* **WHAT YOU NEED TO DO**
Look through the data that follows and copy each line with the string "will".

* **MATERIAL FOR THE TASK**
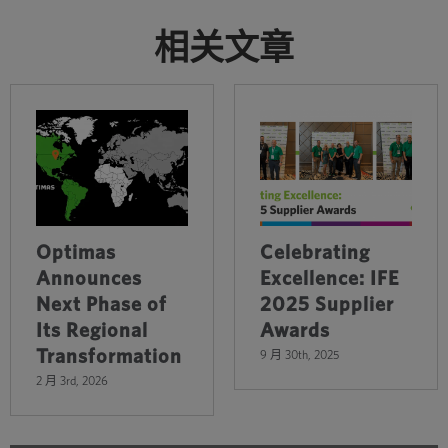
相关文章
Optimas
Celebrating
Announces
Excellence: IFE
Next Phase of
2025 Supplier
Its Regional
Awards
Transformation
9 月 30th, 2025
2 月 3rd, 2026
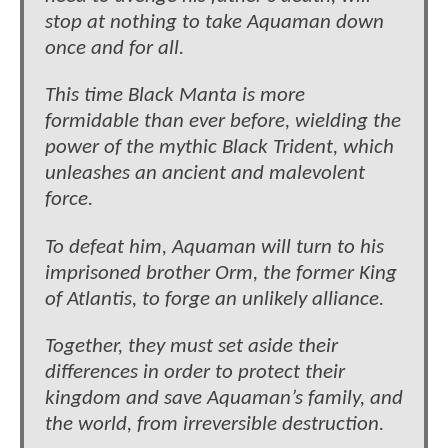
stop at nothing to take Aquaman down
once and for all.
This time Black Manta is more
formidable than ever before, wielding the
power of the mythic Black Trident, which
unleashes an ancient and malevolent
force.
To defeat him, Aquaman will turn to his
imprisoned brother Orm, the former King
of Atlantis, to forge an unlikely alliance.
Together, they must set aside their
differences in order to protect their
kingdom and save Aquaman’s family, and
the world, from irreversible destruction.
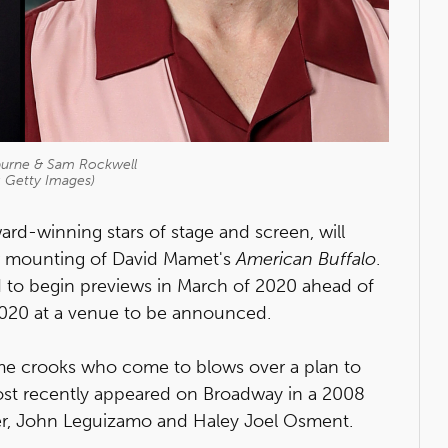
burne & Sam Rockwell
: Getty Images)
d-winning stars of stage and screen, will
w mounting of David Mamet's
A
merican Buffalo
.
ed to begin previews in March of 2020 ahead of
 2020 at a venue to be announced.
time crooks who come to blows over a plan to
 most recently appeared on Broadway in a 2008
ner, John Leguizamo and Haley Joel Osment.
==
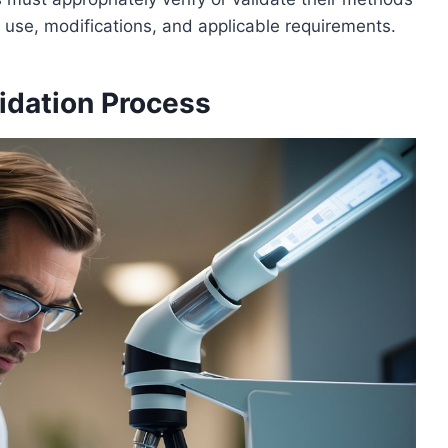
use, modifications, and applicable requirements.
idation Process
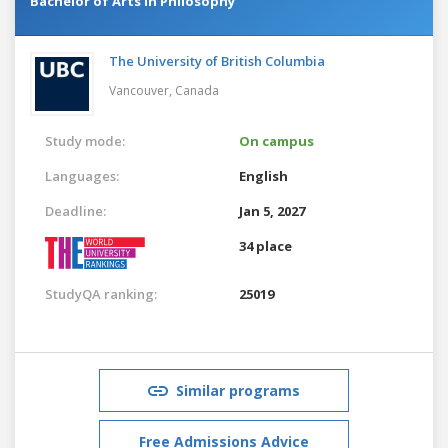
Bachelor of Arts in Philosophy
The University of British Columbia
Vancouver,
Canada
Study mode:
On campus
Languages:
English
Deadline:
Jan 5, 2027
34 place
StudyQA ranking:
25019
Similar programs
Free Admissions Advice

* **RESPONSE TO THE TASK**
To defeat him, Aquaman will turn to his
d-winning stars of stage and screen, will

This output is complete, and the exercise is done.